Background Traumatic shock (TS) is an important cause of death in trauma patients. It is of great significance of focusing on the prognosis of TS patients.
Objective To construct machine learning models based on early indicators including vital signs and arterial blood gas analysis on admission to predict clinical outcome in TS patients for medical decision-making.
Methods Clinical data about TS patients admitted to the Emergency Department of the First Medical Center of Chinese PLA General Hospital from Jun. 2014 to Dec. 2021 were retrospectively collected. In-hospital mortality prediction models were constructed based on three classification algorithms: decision tree (DT), logistic regression (LR), and random forest (RF). The prediction performance of different models was compared and the best model was selected for external validation.

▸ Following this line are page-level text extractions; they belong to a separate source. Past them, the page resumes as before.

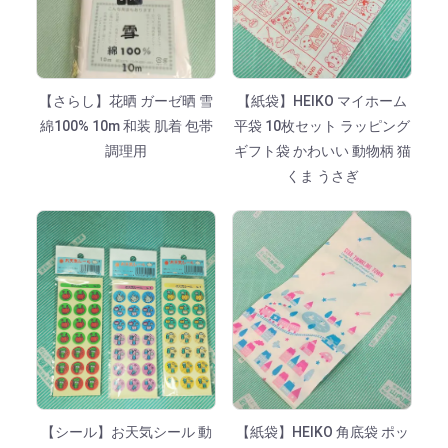
【さらし】花晒 ガーゼ晒 雪
【紙袋】HEIKO マイホーム
綿100% 10m 和装 肌着 包帯
平袋 10枚セット ラッピング
調理用
ギフト袋 かわいい 動物柄 猫
くま うさぎ
【シール】お天気シール 動
【紙袋】HEIKO 角底袋 ポッ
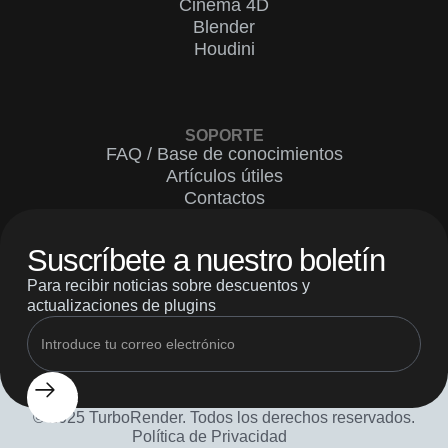
Cinema 4D
Blender
Houdini
SOPORTE
FAQ / Base de conocimientos
Artículos útiles
Contactos
Suscríbete a nuestro boletín
Para recibir noticias sobre descuentos y
actualizaciones de plugins
© 2025 TurboRender. Todos los derechos reservados.
Política de Privacidad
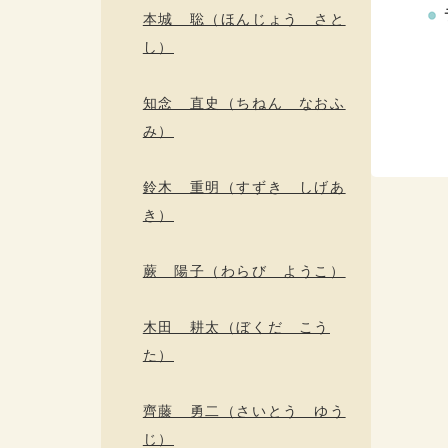
本城 聡（ほんじょう さと
し）
知念 直史（ちねん なおふ
み）
鈴木 重明（すずき しげあ
き）
蕨 陽子（わらび ようこ）
木田 耕太（ぼくだ こう
た）
齊藤 勇二（さいとう ゆう
じ）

Results In the modeling process, 281 TS patients who met the inclusion and exclusion criteria were screened, and divided into survival group (n=218) and death group (n=63) according to whether the patients were alive at discharge. In the internal validation set, the RF model obtained the highest area under receiver operator characteristic curve (AUC), which was 0.856 (95% CI: 0.847-0.865). The AUC of DT model was 0.756 (95% CI: 0.740-0.772). The AUC of LR model was 0.801 (95% CI: 0.780-0.822). The mean values of classifier performance metrics of the RF model including accuracy (0.807), precision (0.886), recall (0.866), F-value (0.876), and AUC (0.856) were all greater than 0.8. And the RF model had similar performance in the external validation set, suggesting that the RF model had a strong ability to identify the risk of death in TS patients. The calibration and clinical usefulness of the three models were evaluated by calibration curves and decision curves, suggesting that the RF model also outperformed the LR and DT models.
Conclusion Prediction models based on machine learning have a promising application in predicting in-hospital mortality of TS patients.